Nous nous focaliserons ici sur le conseil devant accompagner les opérations affectant le contrat d’assurance vie.
Au-delà de l’actualisation périodique, la loi du 23 octobre 2023 complète le dispositif en instaurant une obligation de conseil déclenchée par certaines opérations. L’article L. 522-5, III, 3° du Code des assurances soumet désormais le distributeur à un devoir de conseil « à l’occasion de toute opération susceptible d’affecter le contrat de façon significative ».
Cette disposition révèle une logique nouvelle : elle fait de chaque intervention importante sur le contrat l’occasion d’une réévaluation de son adéquation. Contrairement au conseil périodique qui intervient selon un calendrier prédéterminé, ce conseil « à la demande » se déclenche au gré des initiatives de l’épargnant, transformant chaque versement, arbitrage ou rachat substantiel en moment de vérification de la pertinence du contrat.

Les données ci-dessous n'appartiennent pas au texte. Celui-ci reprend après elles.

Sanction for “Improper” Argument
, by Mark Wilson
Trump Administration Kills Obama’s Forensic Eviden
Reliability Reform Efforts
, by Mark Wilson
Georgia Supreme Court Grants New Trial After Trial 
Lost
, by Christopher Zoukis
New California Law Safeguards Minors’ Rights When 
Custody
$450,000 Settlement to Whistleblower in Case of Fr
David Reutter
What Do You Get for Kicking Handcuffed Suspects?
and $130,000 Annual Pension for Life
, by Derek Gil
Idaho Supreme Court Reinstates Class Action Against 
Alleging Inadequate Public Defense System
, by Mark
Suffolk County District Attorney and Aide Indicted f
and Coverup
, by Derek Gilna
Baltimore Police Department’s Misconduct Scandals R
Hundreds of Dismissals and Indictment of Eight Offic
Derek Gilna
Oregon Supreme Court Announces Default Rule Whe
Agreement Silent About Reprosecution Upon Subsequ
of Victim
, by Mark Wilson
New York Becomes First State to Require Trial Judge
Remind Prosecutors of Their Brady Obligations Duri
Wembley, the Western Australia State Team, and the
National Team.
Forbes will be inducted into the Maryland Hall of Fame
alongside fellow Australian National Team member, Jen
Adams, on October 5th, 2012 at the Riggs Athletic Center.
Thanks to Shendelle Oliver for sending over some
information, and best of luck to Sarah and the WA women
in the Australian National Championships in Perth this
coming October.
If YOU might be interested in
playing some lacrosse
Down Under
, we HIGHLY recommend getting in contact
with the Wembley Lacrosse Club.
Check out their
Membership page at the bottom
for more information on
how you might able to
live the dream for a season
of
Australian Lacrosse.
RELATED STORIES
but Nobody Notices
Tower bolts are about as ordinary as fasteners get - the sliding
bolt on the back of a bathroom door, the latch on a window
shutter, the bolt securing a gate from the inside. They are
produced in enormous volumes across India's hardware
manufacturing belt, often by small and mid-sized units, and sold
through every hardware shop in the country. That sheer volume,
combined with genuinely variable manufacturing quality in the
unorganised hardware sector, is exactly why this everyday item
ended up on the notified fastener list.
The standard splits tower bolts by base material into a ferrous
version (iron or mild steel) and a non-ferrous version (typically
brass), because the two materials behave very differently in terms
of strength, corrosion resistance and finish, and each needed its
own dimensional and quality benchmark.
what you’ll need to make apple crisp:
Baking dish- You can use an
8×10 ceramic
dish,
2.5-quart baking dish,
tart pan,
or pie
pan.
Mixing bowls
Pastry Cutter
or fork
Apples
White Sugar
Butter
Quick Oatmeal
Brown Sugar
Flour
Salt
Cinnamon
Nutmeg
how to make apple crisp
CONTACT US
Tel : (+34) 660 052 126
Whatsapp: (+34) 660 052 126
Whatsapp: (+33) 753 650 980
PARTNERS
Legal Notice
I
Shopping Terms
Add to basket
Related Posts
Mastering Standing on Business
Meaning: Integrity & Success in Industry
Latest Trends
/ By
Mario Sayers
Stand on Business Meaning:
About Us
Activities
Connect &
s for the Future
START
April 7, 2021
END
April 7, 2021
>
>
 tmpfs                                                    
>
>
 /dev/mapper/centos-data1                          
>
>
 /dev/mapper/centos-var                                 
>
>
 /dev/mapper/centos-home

Cette innovation marque une rupture conceptuelle majeure. Là où l’épargnant pouvait jusqu’alors modifier librement son contrat, toute opération d’ampleur devient désormais prétexte à un nouvel examen de ses besoins et de la cohérence de sa stratégie patrimoniale.
I. La définition des opérations déclenchant l’obligation de conseil
Il faut définir quelles opérations justifient ce nouveau conseil. L’arrêté du 12 juin 2024 établit des seuils chiffrés pour éviter qu’un distributeur soit tenu de conseiller à chaque micro-opération.
Le système retenu distingue selon l’importance du contrat. Pour les contrats de moins de 100 000 euros, toute opération de 2 500 euros minimum et représentant au moins 20 % de l’encours déclenche l’obligation. Pour les contrats plus importants (100 000 euros et plus), les seuils montent à 30 000 euros et 25 % de l’encours.
Cette graduation s’explique aisément : une opération de 5 000 euros sur un contrat de 25 000 euros (soit 20 %) peut bouleverser significativement la stratégie d’épargne, tandis que la même somme sur un contrat de 500 000 euros demeure marginale.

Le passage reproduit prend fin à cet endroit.